RE: RADOS: Deleting all objects in a namespace

Sage Weil <sweil@xxxxxxxxxx> · Wed, 31 May 2017 13:58:30 +0000 (UTC)

On Wed, 31 May 2017, Puerta, Ernesto (Nokia - ES/Madrid) wrote:
> Based on this discussion on the delayed deletes, has there already been 
> any previous discussion/effort on expired TTL'd deletes? This would 
> align Ceph to other distributed (or SSTable-based) systems, like 
> Cassandra, which mark data as deleted (aka tombstones) and then 
> consolidate them during scheduled overnight/off-peak timeframes (usually 
> at compaction stage).

•••

Rewrite the quoted message on TTL'd deletes from "On Wed, 31 May" to "at compaction stage).", using "HBase" in place of "Cassandra".

Dataset entries:
•••

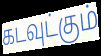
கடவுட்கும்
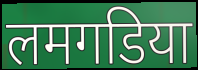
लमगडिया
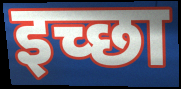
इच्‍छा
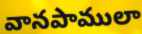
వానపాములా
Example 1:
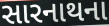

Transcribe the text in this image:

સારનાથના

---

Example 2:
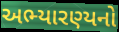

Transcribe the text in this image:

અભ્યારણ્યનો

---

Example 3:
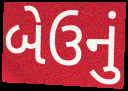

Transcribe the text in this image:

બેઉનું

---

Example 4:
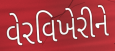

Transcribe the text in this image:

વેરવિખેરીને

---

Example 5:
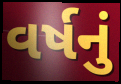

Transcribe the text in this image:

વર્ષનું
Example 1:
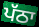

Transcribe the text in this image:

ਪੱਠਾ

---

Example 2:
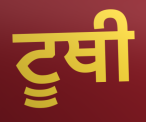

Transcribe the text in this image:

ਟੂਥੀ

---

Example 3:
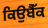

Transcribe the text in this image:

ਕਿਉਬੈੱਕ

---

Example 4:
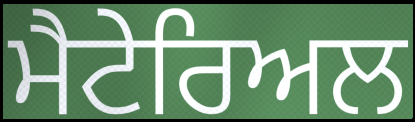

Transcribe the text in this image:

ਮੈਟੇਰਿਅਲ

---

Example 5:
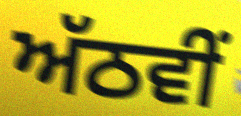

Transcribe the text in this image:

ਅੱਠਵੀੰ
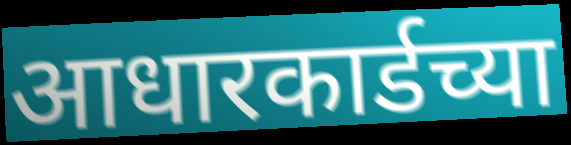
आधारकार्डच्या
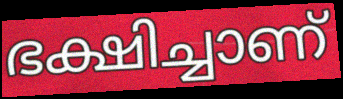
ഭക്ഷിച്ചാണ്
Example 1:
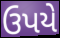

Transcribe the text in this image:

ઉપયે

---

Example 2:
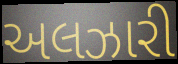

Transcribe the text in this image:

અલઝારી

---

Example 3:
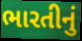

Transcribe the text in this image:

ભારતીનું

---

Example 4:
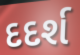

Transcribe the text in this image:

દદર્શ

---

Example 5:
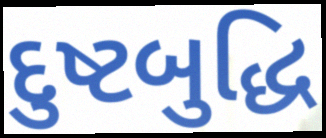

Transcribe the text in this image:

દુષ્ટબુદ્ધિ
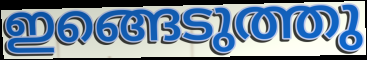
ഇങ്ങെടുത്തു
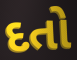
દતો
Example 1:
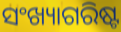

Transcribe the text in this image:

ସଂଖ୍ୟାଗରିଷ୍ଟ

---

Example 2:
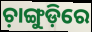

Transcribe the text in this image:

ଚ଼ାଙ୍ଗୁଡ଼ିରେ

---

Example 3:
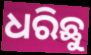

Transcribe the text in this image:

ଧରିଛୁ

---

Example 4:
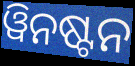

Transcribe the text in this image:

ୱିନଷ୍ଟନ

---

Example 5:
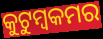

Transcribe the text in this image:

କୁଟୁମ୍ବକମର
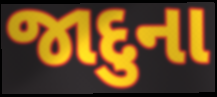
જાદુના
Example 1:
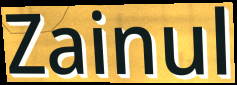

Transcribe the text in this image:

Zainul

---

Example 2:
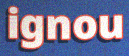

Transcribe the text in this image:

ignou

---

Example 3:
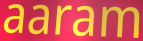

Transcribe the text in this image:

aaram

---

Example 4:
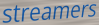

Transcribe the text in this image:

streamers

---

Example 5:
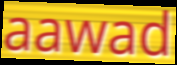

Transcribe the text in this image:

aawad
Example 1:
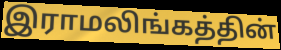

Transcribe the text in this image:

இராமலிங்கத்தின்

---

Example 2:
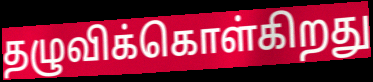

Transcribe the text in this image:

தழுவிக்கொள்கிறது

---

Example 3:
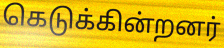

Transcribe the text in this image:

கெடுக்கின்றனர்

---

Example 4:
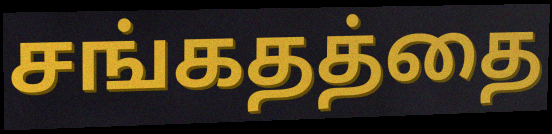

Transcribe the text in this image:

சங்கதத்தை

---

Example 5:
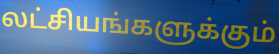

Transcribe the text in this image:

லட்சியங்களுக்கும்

•••

Solution to this exercise
On Wed, 31 May 2017, Puerta, Ernesto (Nokia - ES/Madrid) wrote:
> Based on this discussion on the delayed deletes, has there already been 
> any previous discussion/effort on expired TTL'd deletes? This would 
> align Ceph to other distributed (or SSTable-based) systems, like 
> HBase, which mark data as deleted (aka tombstones) and then 
> consolidate them during scheduled overnight/off-peak timeframes (usually 
> at compaction stage).